It was only after an automobile accident while riding her bicycle home that the path Gardot has set out on began to change. Struck suddenly by a vehicle, she suffered multiple pelvic fractures, spinal, nerve and head injuries. Several of the effects have left their marks in various ways such as requiring Gardot to carry a cane and sport shaded glasses to combat residual photosensitivity.
Since Gardot had dabbled in music the past, during a follow up visit one day, her doctor suggested she try music therapy as a means for recovery. Specifically, he believed it would help her with her cognitive problems as music has been known to help repair neuropathways in the brain after severe trauma. However, her doctor can't have imagined the far-reaching consequences. While still unable to walk, Melody began writing and recording songs on a portable multitrack recorder at her bedside.
"I started recording the songs as a way to remember what I'd done; I had really bad short-term memory problems," she explains. "At the end of the day I couldn't remember the beginning".
These songs she wrote during her recuperation were released as a six-song EP called Some Lessons: The Bedroom Sessions. After hearing it, one critic commented that it was "a trick of alchemy that awful pain and uncertainty can give rise to such bold and striking music."

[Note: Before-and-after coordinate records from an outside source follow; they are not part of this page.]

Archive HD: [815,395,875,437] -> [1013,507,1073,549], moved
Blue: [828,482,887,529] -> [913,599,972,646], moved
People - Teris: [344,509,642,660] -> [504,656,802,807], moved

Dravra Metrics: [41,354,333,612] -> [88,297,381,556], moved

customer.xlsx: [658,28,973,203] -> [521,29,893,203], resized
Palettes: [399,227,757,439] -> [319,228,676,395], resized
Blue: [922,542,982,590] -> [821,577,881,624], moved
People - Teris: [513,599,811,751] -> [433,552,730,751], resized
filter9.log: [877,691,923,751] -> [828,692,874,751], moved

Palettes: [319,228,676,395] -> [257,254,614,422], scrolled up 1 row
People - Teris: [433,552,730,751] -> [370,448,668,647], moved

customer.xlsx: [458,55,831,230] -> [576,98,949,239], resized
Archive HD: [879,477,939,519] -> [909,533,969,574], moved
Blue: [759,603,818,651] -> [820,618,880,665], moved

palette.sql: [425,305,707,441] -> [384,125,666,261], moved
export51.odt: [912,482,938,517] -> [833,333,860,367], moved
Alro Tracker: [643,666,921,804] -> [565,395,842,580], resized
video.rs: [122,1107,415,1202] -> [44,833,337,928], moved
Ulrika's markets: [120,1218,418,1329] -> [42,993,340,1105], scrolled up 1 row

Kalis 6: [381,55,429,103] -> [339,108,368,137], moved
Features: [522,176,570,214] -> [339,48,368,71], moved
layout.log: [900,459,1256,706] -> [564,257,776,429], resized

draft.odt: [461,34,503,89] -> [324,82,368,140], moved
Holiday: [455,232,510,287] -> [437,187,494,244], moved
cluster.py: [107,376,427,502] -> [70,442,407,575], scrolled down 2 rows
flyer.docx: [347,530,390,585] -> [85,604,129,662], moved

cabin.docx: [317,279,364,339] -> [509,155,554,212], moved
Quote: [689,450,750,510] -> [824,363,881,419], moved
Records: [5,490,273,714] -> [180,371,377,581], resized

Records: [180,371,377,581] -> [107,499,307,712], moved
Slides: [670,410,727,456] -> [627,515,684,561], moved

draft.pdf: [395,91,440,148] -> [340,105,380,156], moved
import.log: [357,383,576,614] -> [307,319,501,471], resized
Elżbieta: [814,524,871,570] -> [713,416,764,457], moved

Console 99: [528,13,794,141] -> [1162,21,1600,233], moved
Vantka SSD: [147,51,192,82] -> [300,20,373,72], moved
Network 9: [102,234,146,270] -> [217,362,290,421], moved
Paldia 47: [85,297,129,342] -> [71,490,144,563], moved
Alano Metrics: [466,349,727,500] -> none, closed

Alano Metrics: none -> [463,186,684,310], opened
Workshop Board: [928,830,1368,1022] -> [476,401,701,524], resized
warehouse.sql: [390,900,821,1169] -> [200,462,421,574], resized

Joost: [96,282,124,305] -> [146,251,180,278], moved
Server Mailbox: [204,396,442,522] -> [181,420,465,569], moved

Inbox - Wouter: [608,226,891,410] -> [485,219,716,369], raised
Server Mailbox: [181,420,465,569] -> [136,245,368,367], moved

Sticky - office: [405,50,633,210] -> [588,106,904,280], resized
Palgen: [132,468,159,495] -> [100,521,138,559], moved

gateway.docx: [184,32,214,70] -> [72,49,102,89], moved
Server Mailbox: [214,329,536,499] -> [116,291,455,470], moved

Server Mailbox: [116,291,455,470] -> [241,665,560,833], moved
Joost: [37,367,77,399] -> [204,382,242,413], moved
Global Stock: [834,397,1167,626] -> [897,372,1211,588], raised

Although Melody claims she was never a fanatical music buff with a vast and esoteric record collection, she knows how to get the results she wants with her own songs.
"I had ideas about how I wanted things to go. In the studio cutting `Worrisome Heart', I remember standing in the recording booth and saying to the horn guys `can you make it sleazier?' They said `yeah! Sleazy man, that's cool!' It may not have been the most musical way to put it but they knew exactly what I meant!" she laughs.